(Page-level text extractions)
BEGIN

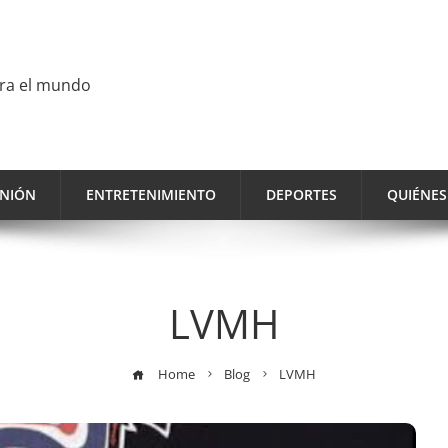
ara el mundo
INIÓN
ENTRETENIMIENTO
DEPORTES
QUIÉNE
LVMH
Home
Blog
LVMH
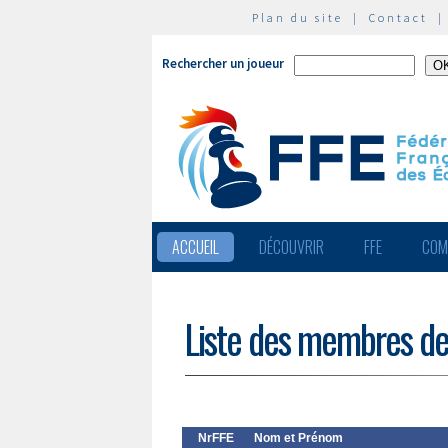
Plan du site
|
Contact
Rechercher un joueur
ACCUEIL
DÉCOUVRIR
FFE
COM
Liste des membres de
NrFFE
Nom et Prénom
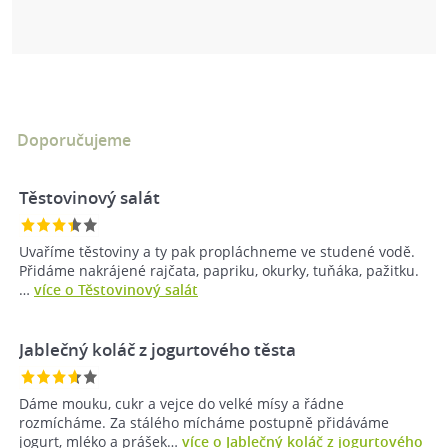
Doporučujeme
Těstovinový salát
Uvaříme těstoviny a ty pak propláchneme ve studené vodě.
Přidáme nakrájené rajčata, papriku, okurky, tuňáka, pažitku.
…
více o Těstovinový salát
Jablečný koláč z jogurtového těsta
Dáme mouku, cukr a vejce do velké mísy a řádne
rozmícháme. Za stálého mícháme postupně přidáváme
jogurt, mléko a prášek…
více o Jablečný koláč z jogurtového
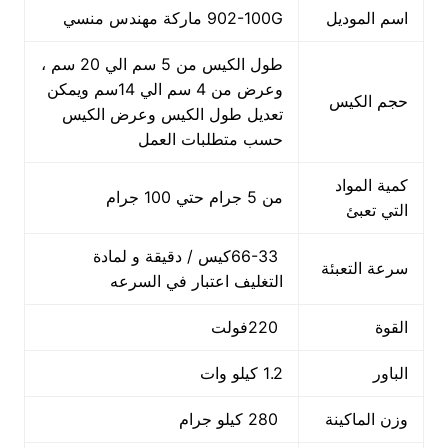
اسم الموديل
902-100G ماركة مهندس منسي
طول الكيس من 5 سم الي 20 سم ،
وعرض من 4 سم الي 14سم ويمكن
حجم الكيس
تعديل طول الكيس وعرض الكيس
حسب متطلبات العمل
كمية المواد
من 5 جرام حتي 100 جرام
التي تعبئ
66-33كيس / دقيقة و لمادة
سرعة التعبئة
التغليف اعتبار في السرعه
القوة
220فولت
الباور
1.2 كيلو وات
وزن الماكينة
280 كيلو جرام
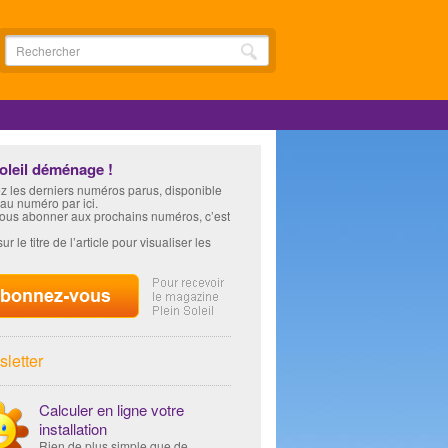
soleil déménage !
z les derniers numéros parus, disponible
 au numéro par ici.
vous abonner aux prochains numéros, c’est
ur le titre de l’article pour visualiser les
letter
Calculer en ligne votre
installation
Rien de plus simple que de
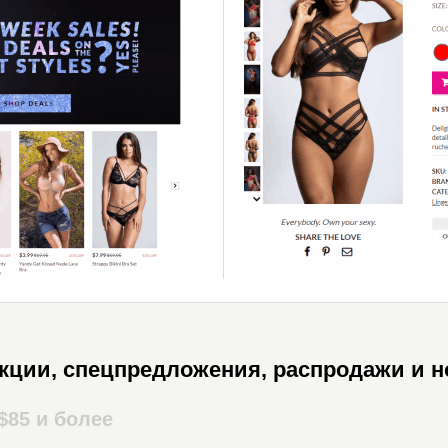
акции, спецпредложения, распродажи и н
$85 и более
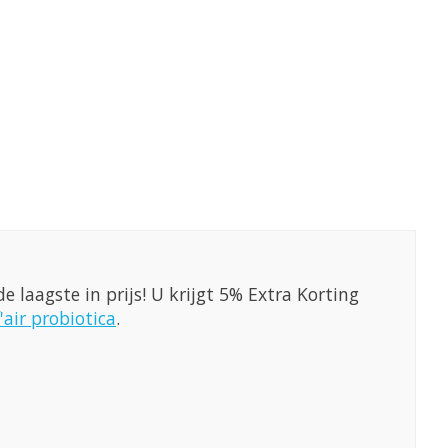
e laagste in prijs! U krijgt 5% Extra Korting
f'air probiotica
.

END

Exercise description:
Write out exactly the lines beginning with the line that holds "soleil déménage !" and ending with the final line of the data, both ends included, without the pictures.

Task answer:
soleil déménage !
z les derniers numéros parus, disponible
 au numéro par ici.
vous abonner aux prochains numéros, c’est
ur le titre de l’article pour visualiser les
letter
Calculer en ligne votre
installation
Rien de plus simple que de
акции, спецпредложения, распродажи и н
$85 и более
e laagste in prijs! U krijgt 5% Extra Korting
f'air probiotica
.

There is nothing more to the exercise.